» **REQUIRED WORK**: Of the entries below, return only those lines from the line with "Den bästa eyelinern" to the line with "över 1200 kundrecensioner", exactly, both included.

(Saved data entries)
┏━━
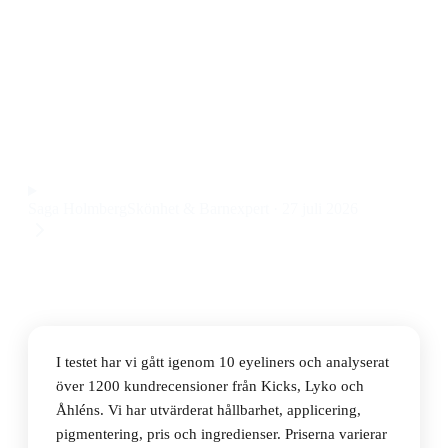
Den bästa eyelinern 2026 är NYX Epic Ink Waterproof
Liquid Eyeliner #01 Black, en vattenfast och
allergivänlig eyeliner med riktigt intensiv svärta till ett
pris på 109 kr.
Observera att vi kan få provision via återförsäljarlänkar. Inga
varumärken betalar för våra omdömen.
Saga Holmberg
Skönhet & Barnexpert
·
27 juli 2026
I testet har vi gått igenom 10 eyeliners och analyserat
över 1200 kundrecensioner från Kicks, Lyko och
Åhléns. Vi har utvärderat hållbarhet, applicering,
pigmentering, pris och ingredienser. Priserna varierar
┗━━
┏━━
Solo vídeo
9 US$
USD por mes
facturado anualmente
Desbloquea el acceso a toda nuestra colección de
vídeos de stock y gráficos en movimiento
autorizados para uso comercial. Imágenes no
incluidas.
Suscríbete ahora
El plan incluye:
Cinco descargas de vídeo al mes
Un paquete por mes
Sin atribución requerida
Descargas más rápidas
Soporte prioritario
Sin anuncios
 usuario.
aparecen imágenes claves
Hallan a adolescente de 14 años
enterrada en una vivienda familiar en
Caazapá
┗━━
» **FINISHED TASK**:
Den bästa eyelinern 2026 är NYX Epic Ink Waterproof
Liquid Eyeliner #01 Black, en vattenfast och
allergivänlig eyeliner med riktigt intensiv svärta till ett
pris på 109 kr.
Observera att vi kan få provision via återförsäljarlänkar. Inga
varumärken betalar för våra omdömen.
Saga Holmberg
Skönhet & Barnexpert
·
27 juli 2026
I testet har vi gått igenom 10 eyeliners och analyserat
över 1200 kundrecensioner från Kicks, Lyko och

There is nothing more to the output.